Pendant que Thom Yorke emplissait mes oreilles, une tonne de choses me passait par la tête. La dernière année avait été particulièrement pénible, les constats défaitistes s’enchainant au rythme effréné typique des chaos. Elle fut marquée par la solitude et la déprime. J’étais embourbé dans une relation pourrissante, j’occupais un emploi abrutissant, j’étais devenu gras et amorphe, sédentaire en ma médiocrité.

J’ai fini par en avoir assez. Et puisque ma motivation, comme mes malheurs, arrive en pièce dodue, j’ai décidé de changer ma vie dans l’année à venir. Lorsque j’ai commencé à y penser, il y a quelques semaines, ça me semblait une bonne idée, l’opportunité de bâtir de nouvelles assises. Laisser Julie était la première action d’une liste qui me permettrait d’éventuellement retrouver une vie qui me plairait.

Mais ce soir, déjà, la route à parcourir me semble infiniment ardue et ma motivation est plus frêle que je l’escomptais.

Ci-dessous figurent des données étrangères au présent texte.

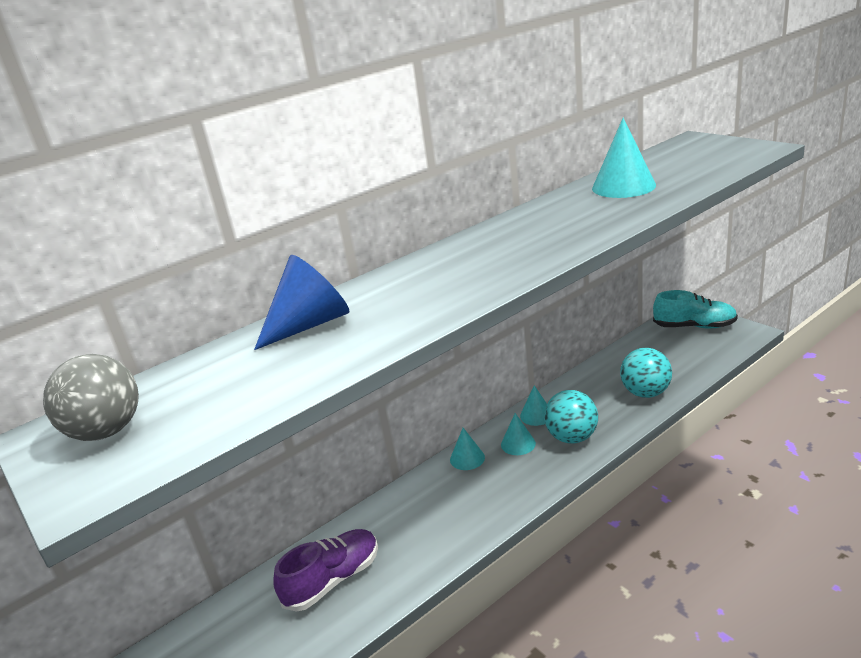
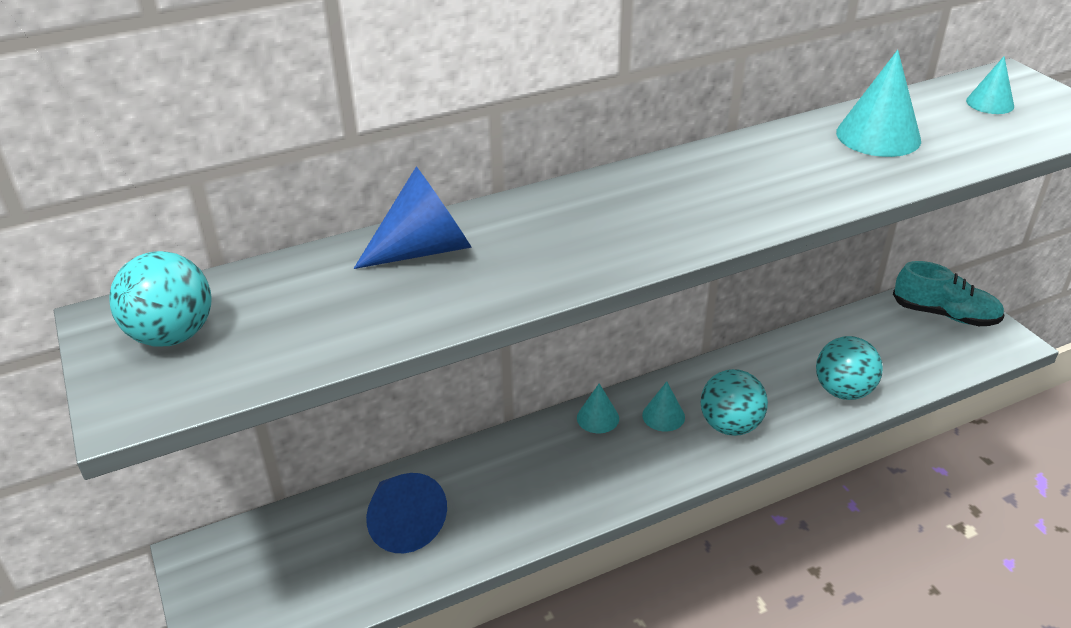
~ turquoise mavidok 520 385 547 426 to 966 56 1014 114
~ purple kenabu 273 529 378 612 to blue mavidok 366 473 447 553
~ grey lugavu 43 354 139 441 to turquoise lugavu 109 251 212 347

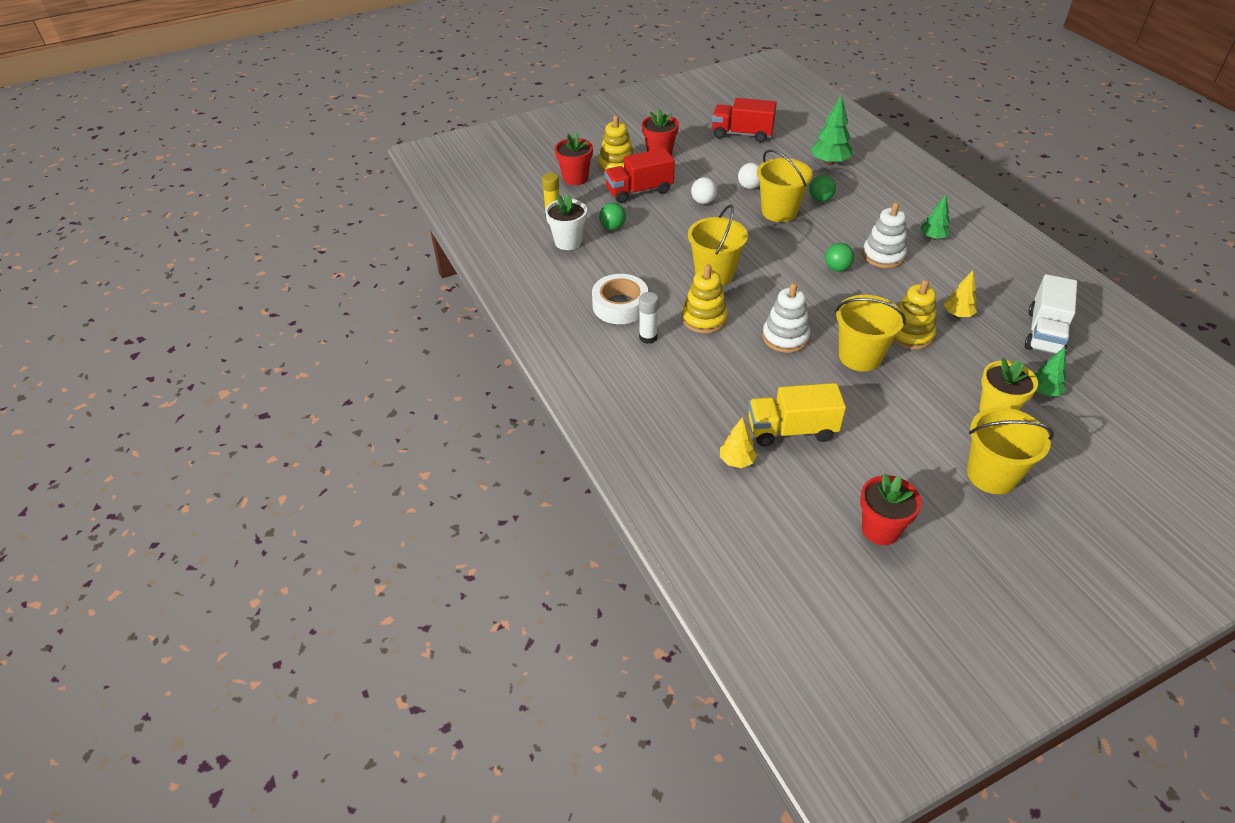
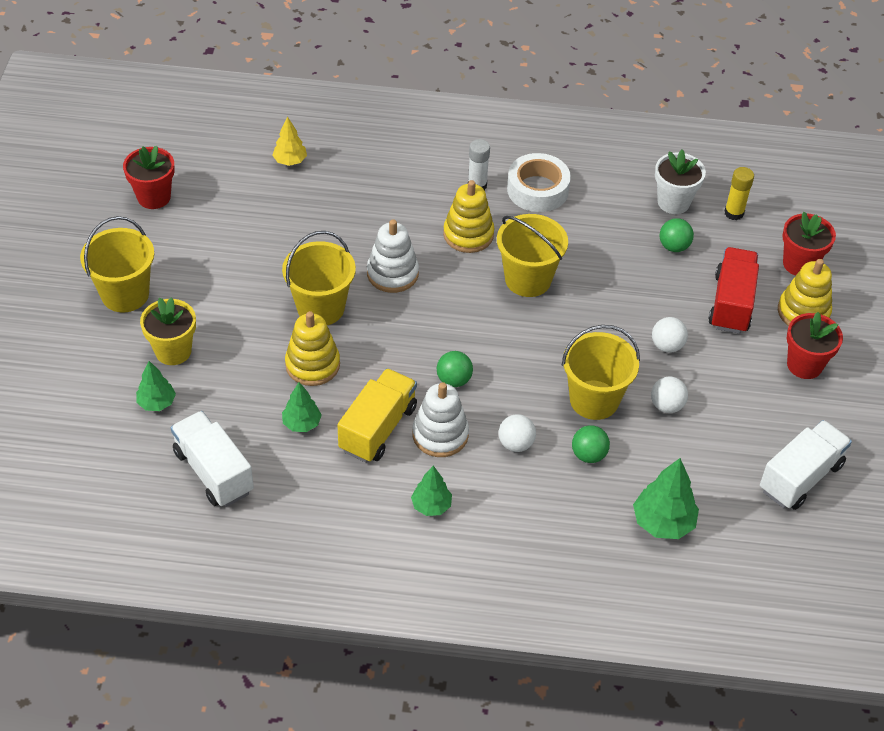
+ white lugavu 499 414 536 452
~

La fuite du confort, aussi austère soit-il, est une lutte de tous les instants et les batailles que j’ai gagnées dans ma vie sont peu nombreuses.

C’est donc un peu démoralisé que je suis revenu à l’appartement pour le retrouver silencieux. Julie s’était couchée, porte fermée. J’ai donc sorti une vieille couverte de laine, une caisse de 12 blanches et je pianote ces mots ici sans trop savoir pourquoi, allongé sur mon vieux futon qui empeste la bière et les vieilles chips. J’ai la tête qui tourne et je vais tenter d’aller dormir, même si je n’ai pas sommeil.